SELECTED EXTRACT —
————

Tom Clancy’s Ghost Recon: Future Soldier (PS3) Review

Tom Clancy’s Ghost Recon: Future Soldier (PS3) Review
Tom Clancy’s Ghost Recon: Future Soldier (PS3) Review 2
Tom Clancy’s Ghost Recon: Future Soldier
Developer: ["4203","4255"]
Played On: PlayStation 3
Genre: Adventure , Shooter
ESRB Rating: M (Mature)
CGM Editors Choice
| May 23, 2012

A Long Time Coming

Tom Clancy’s Ghost Recon: Future Soldier (GRFS) was first announced to be in development way back in January of 2009 and over the past few years has had many “projected” release dates. As those dates came and went and the release was pushed back time and time again, many people thought that this latest addition to the Ghost Recon series would never see the light of day. As I’ve said before, I am not personally dismayed by the delays that plague most games in this industry. Typically, I find that delays do nothing but change a marketing strategy which has no bearing on whether or not a game is any good. In my opinion I would rather see a game delayed for polish and quality than see an inferior product released into the market. When a game is rushed, everyone loses; the publisher, the developer and most importantly the consumers. I am really glad that the developers at Ubisoft Red Storm, Ubisoft Paris, and Ubisoft Bucharest took their time to get Future Soldier working and looking great. This long development time allowed them to do it right and let me tell you, Ghost Recon: Future Soldier does a lot of things right.

————

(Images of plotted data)
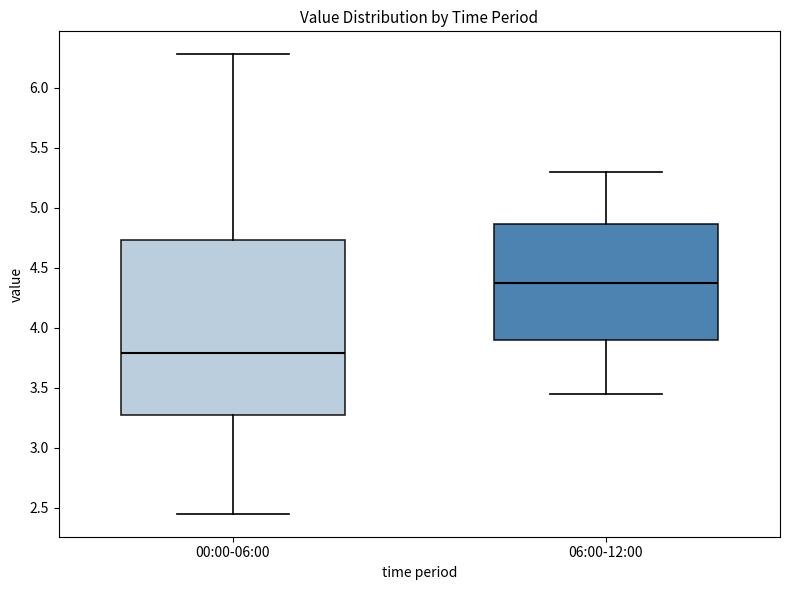

Where is the upper edge of the box for 00:00-06:00 on the y-axis? The values are not printed on the chart, so give them approximately, as read against the axis.

4.75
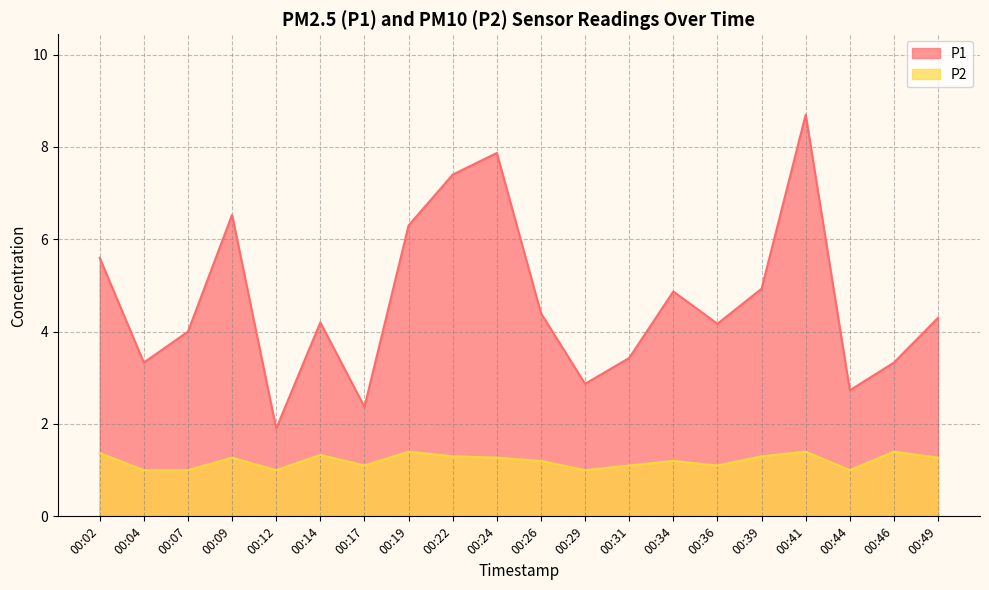

In P1, how many points are lower than both neighbors (excluding endpoints)?

6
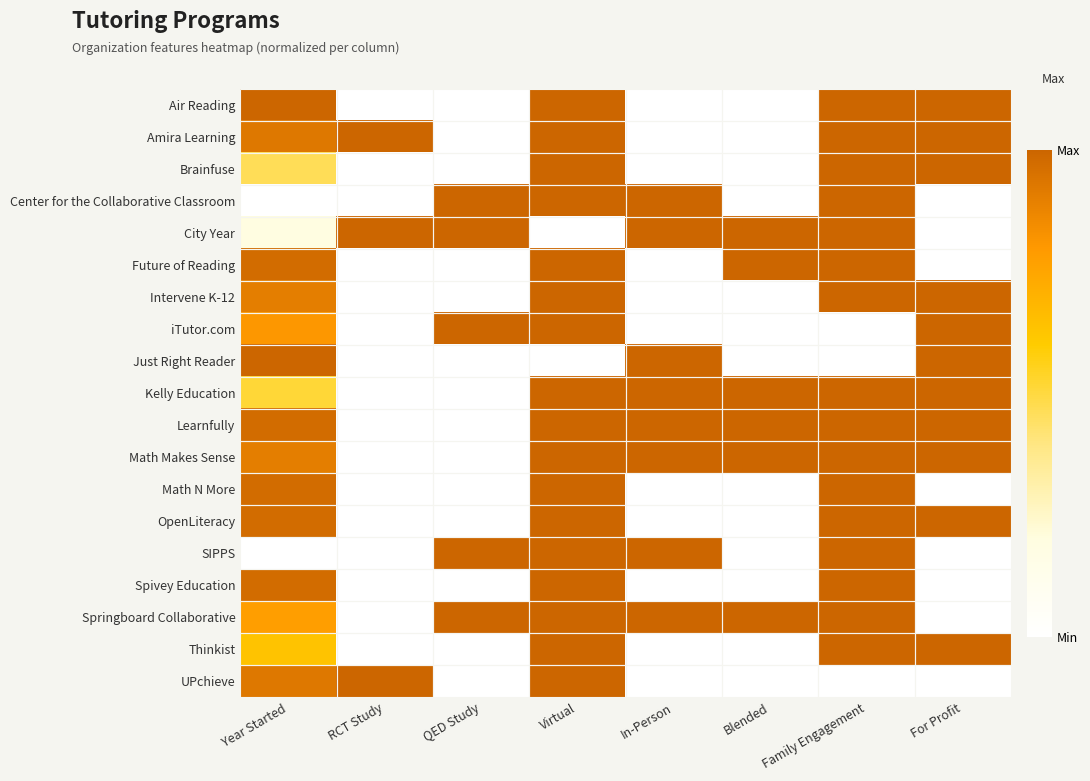

Reading left to right, what are all the values shown in this chart?

Air Reading: Year Started=1.0	RCT Study=0.0	QED Study=0.0	Virtual=1.0	In-Person=0.0	Blended=0.0	Family Engagement=1.0	For Profit=1.0
Amira Learning: Year Started=0.9	RCT Study=1.0	QED Study=0.0	Virtual=1.0	In-Person=0.0	Blended=0.0	Family Engagement=1.0	For Profit=1.0
Brainfuse: Year Started=0.5	RCT Study=0.0	QED Study=0.0	Virtual=1.0	In-Person=0.0	Blended=0.0	Family Engagement=1.0	For Profit=1.0
Center for the Collaborative Classroom: Year Started=0.0	RCT Study=0.0	QED Study=1.0	Virtual=1.0	In-Person=1.0	Blended=0.0	Family Engagement=1.0	For Profit=0.0
City Year: Year Started=0.2	RCT Study=1.0	QED Study=1.0	Virtual=0.0	In-Person=1.0	Blended=1.0	Family Engagement=1.0	For Profit=0.0
Future of Reading: Year Started=1.0	RCT Study=0.0	QED Study=0.0	Virtual=1.0	In-Person=0.0	Blended=1.0	Family Engagement=1.0	For Profit=0.0
Intervene K-12: Year Started=0.9	RCT Study=0.0	QED Study=0.0	Virtual=1.0	In-Person=0.0	Blended=0.0	Family Engagement=1.0	For Profit=1.0
iTutor.com: Year Started=0.8	RCT Study=0.0	QED Study=1.0	Virtual=1.0	In-Person=0.0	Blended=0.0	Family Engagement=0.0	For Profit=1.0
Just Right Reader: Year Started=1.0	RCT Study=0.0	QED Study=0.0	Virtual=0.0	In-Person=1.0	Blended=0.0	Family Engagement=0.0	For Profit=1.0
Kelly Education: Year Started=0.5	RCT Study=0.0	QED Study=0.0	Virtual=1.0	In-Person=1.0	Blended=1.0	Family Engagement=1.0	For Profit=1.0
Learnfully: Year Started=1.0	RCT Study=0.0	QED Study=0.0	Virtual=1.0	In-Person=1.0	Blended=1.0	Family Engagement=1.0	For Profit=1.0
Math Makes Sense: Year Started=0.9	RCT Study=0.0	QED Study=0.0	Virtual=1.0	In-Person=1.0	Blended=1.0	Family Engagement=1.0	For Profit=1.0
Math N More: Year Started=1.0	RCT Study=0.0	QED Study=0.0	Virtual=1.0	In-Person=0.0	Blended=0.0	Family Engagement=1.0	For Profit=0.0
OpenLiteracy: Year Started=1.0	RCT Study=0.0	QED Study=0.0	Virtual=1.0	In-Person=0.0	Blended=0.0	Family Engagement=1.0	For Profit=1.0
SIPPS: Year Started=0.0	RCT Study=0.0	QED Study=1.0	Virtual=1.0	In-Person=1.0	Blended=0.0	Family Engagement=1.0	For Profit=0.0
Spivey Education: Year Started=1.0	RCT Study=0.0	QED Study=0.0	Virtual=1.0	In-Person=0.0	Blended=0.0	Family Engagement=1.0	For Profit=0.0
Springboard Collaborative: Year Started=0.8	RCT Study=0.0	QED Study=1.0	Virtual=1.0	In-Person=1.0	Blended=1.0	Family Engagement=1.0	For Profit=0.0
Thinkist: Year Started=0.6	RCT Study=0.0	QED Study=0.0	Virtual=1.0	In-Person=0.0	Blended=0.0	Family Engagement=1.0	For Profit=1.0
UPchieve: Year Started=0.9	RCT Study=1.0	QED Study=0.0	Virtual=1.0	In-Person=0.0	Blended=0.0	Family Engagement=0.0	For Profit=0.0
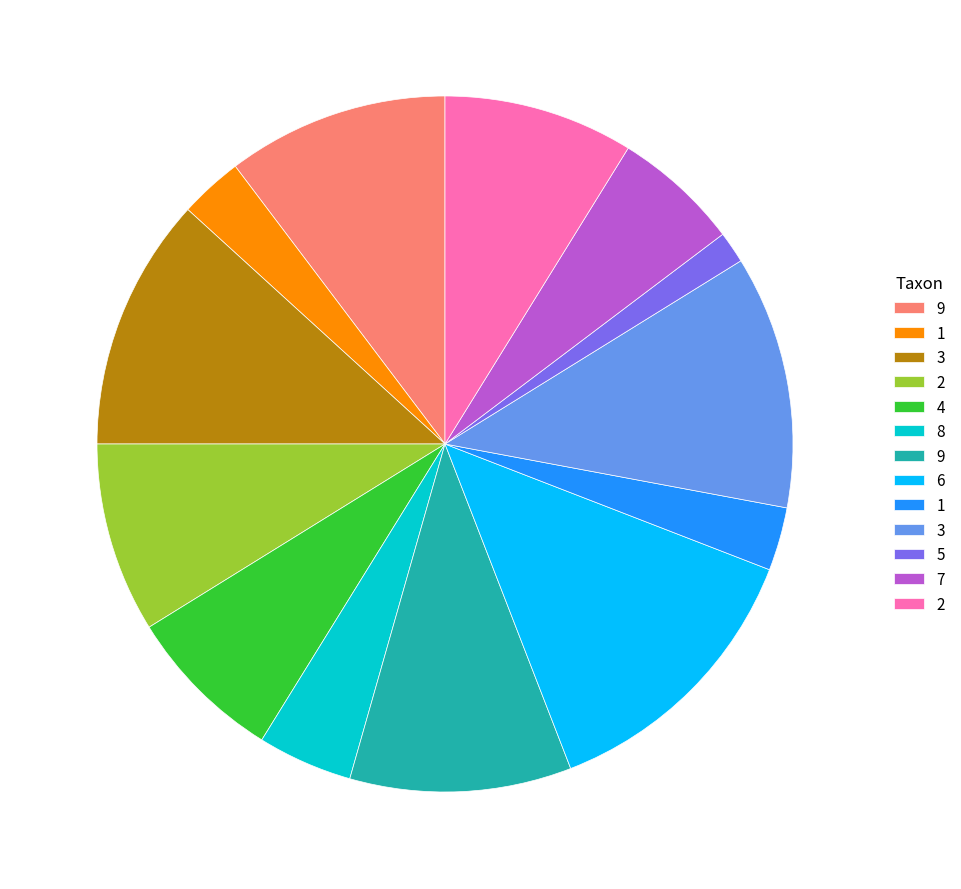

Is there any slice that represents more than half of the pie?

No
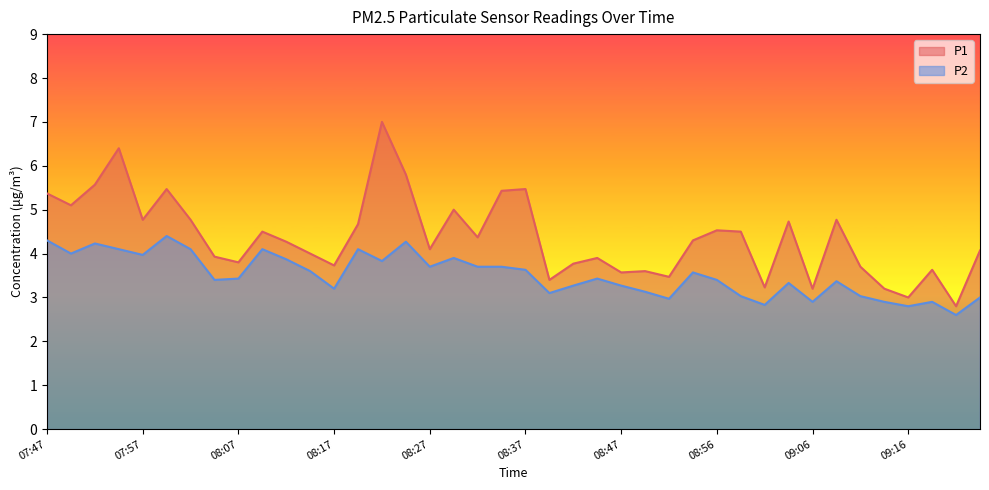

At which category is the sum across all series the highest?

08:22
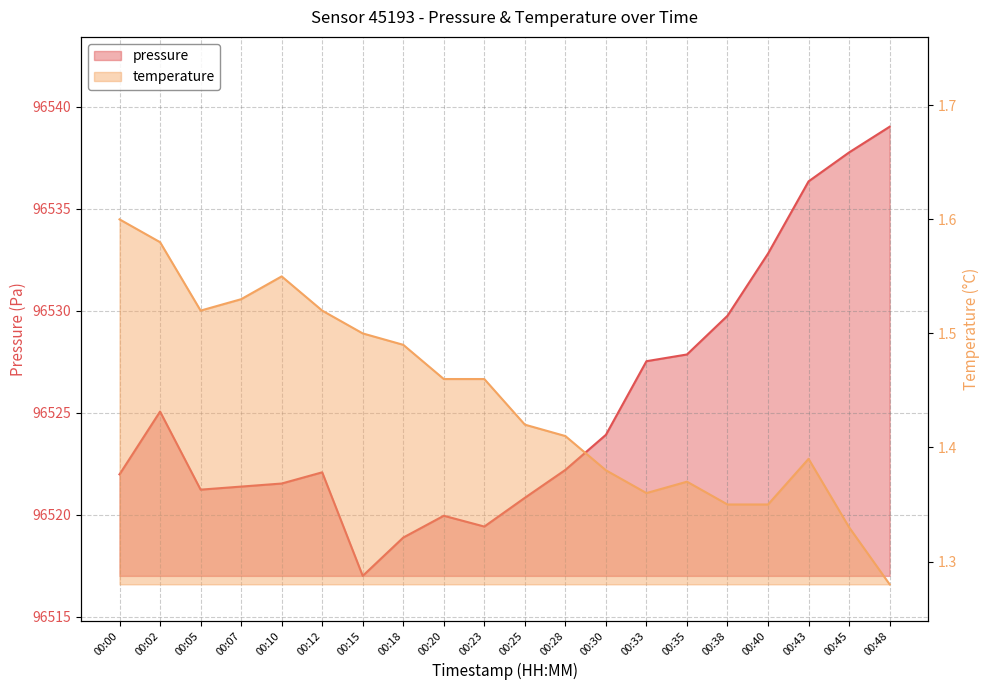

Is the value of temperature at 00:43 greater than the value of pressure at 00:25?

No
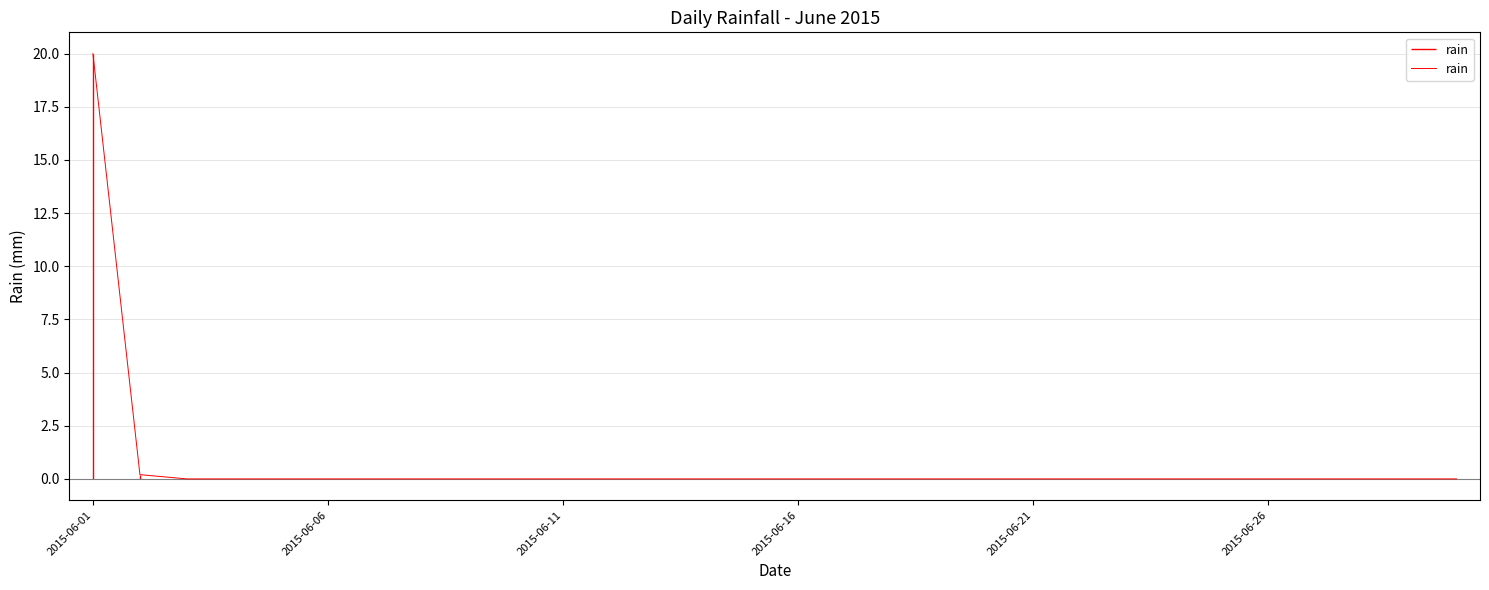

What is the maximum value for rain?

20.0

————

THINGS TO DO —
[1] Please reproduce the lines of the records starting at the line that contains "Is the value" and ending at the last line of the records, leaving out the pictures.
[2] Carry on the Ghost Recon: Future Soldier review from its final sentence.

TASK-BY-TASK RESULTS —
[1]
Is the value of temperature at 00:43 greater than the value of pressure at 00:25?

No

What is the maximum value for rain?

20.0

[2]
Near Future Warfare

In GRFS you play as a member of an elite, special-forces team simply known as “Ghosts,” unit codename “Hunter”. The game begins with a dramatic scripted scene in which another Ghost team falls victim to a dirty bomb attack while trying to secure the weapon from an unknown faction. It does not go well for the team. After the attack, you take on the role of another Ghost team consisting of four members; Kozak, Pepper, Ghost Lead and the always mouthy 30K. You’ll spend all of your time during the single-player campaign playing as Kozak but since all the missions in the campaign may be played cooperatively with friends online, you may find yourself donning a different codename from time to time outside of the single-player campaign. Although the campaign is a good length, has a decent story, and features a wide variety of missions I think that the co-op mode may be where the real heart of this game lies. Your squad’s  AI controlled teammates do a good job of using cover and approaching objectives tactically but playing through the campaign with a solid group of tight-knit friends adds an excellent of layer of camaraderie as well as challenge. Coordinating an assault with the AI teammates is pretty easy because they listen to your commands, but once you have humans controlling your teammates they can choose whether to listen or not, which may lead  to some satisfying cooperation or some frustrating SNAFUs. It’s a great feature and one that isn’t too common in the shooter genre. I was really glad to see it.

Go Go Gadget… Everything!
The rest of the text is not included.